IMPORTANT NOTICE REGARDING TIMELINE ALTERATIONS
As mentioned in my screaming earlier, I have altered the timeline of “the prank” and the reasons for it have been covered multiple times on my Severus Snape blog. The most in depth of which can be found here; however, I will be copying over the relevant portion and modifying it with Sirius’ POV of matters and why I am keeping this change consistent across the blogs.
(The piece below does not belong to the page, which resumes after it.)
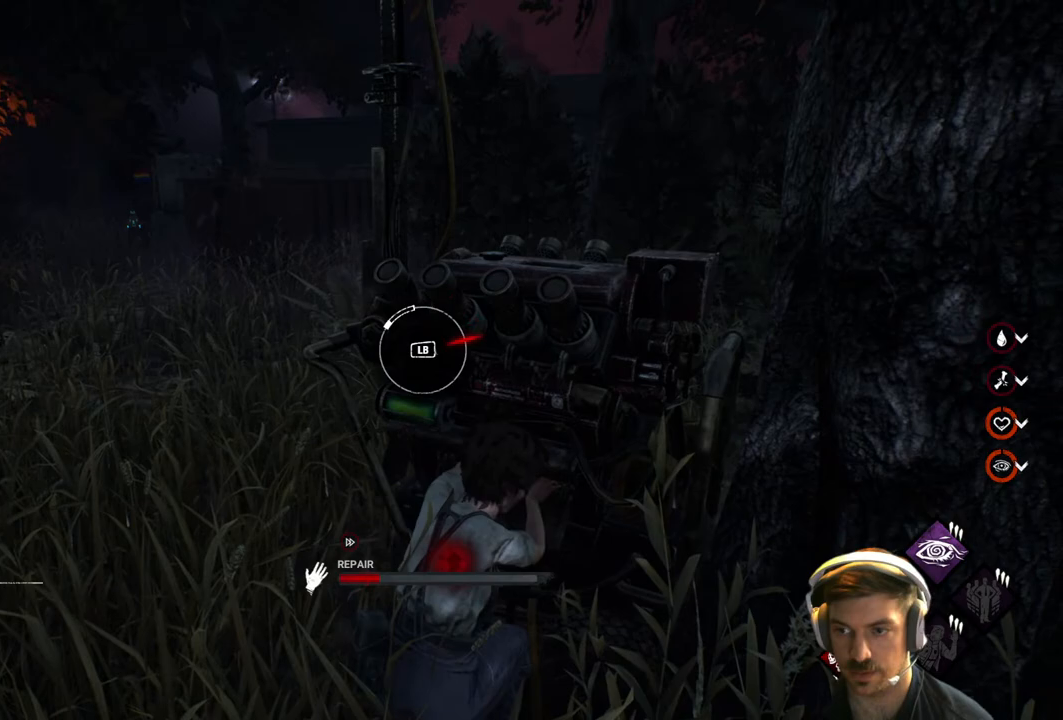
{"buttons": ["R1"], "left_stick": "center", "right_stick": "center", "events": []}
“Sirius Black showed he was capable of murder at the age of sixteen,” he breathed. “You haven’t forgotten that, Headmaster? You haven’t forgotten that he once tried to kill me?”
-Prisoner of Azkaban
At sixteen years old Severus is dead right in the fact Sirius is capable of murder. It’s not a joke at sixteen – in fact at sixteen Sirius could reasonably have been tried as an adult in a crime that lead to a death or the passing of a disease in the event Severus was turned. It is even reasonable to believe Remus would have been culled for his participation – for being a dangerous wizard killer.
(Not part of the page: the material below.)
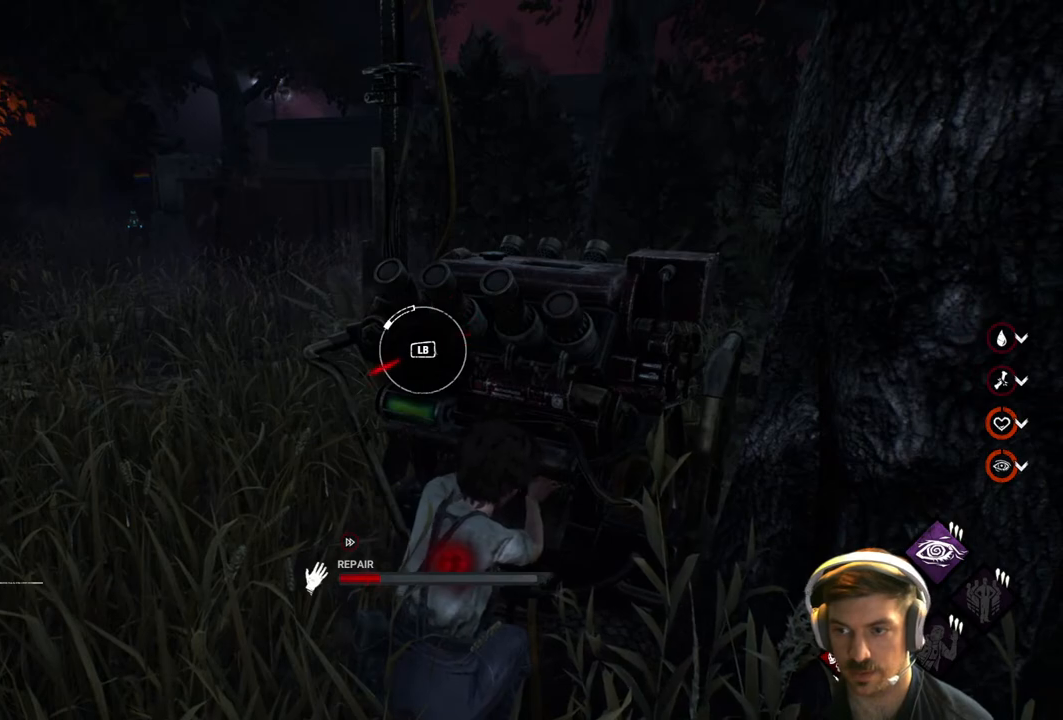
{"buttons": ["R1"], "left_stick": "center", "right_stick": "center", "events": [[217, "L1", "down"], [350, "L1", "up"]]}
At sixteen this is so sinister it changes everything about Sirius into something much darker – and while some people might like that, or choose to ignore it entirely, or opt to brush it off as a light hearted joke Remus got over in a few weeks – I genuinely cannot accept that Remus would want to live with a man who did this to him, that Sirius is cast as a good guy, and that this whole thing was buried by Hogwarts staff as the “silly actions of sixteen year olds” when these are the same people who snap wands on sheer fucking hearsay when dangerous animals and murder happen to be involved.
At thirteen it’s easier to see this as meant harmlessly enough for the adults involved to pull the bullshit they did. It is even possible at thirteen to see Sirius as genuinely wanting nothing more than to scare Severus or at the very least chase him off for good. It’s less likely to be a weaponization of Remus, or a deliberate attempt on Severus’ life because frankly at thirteen it’s easier to see the immediate good result than the long term bad ones. Thirteen we’re angry enough to think of horrible things happening to people but we’re not entirely as responsible when we go forth and do them; thirteen year olds are horrible little shits and that’s a fact, but they are rarely cold hearted murderers.
At sixteen, you certainly can be.
Sirius, at thirteen, was still coming to terms with what being friends with a werewolf evenmeant. He had not yet, at this point, spent years beside Remus trying to find a way to make his life better. He was not yet an illegal animagus, he was not yet immersed in how shit this disease really is. He understood werewolves from a pureblood perspective, which is very bigoted, and his perceptions are rather fucked up.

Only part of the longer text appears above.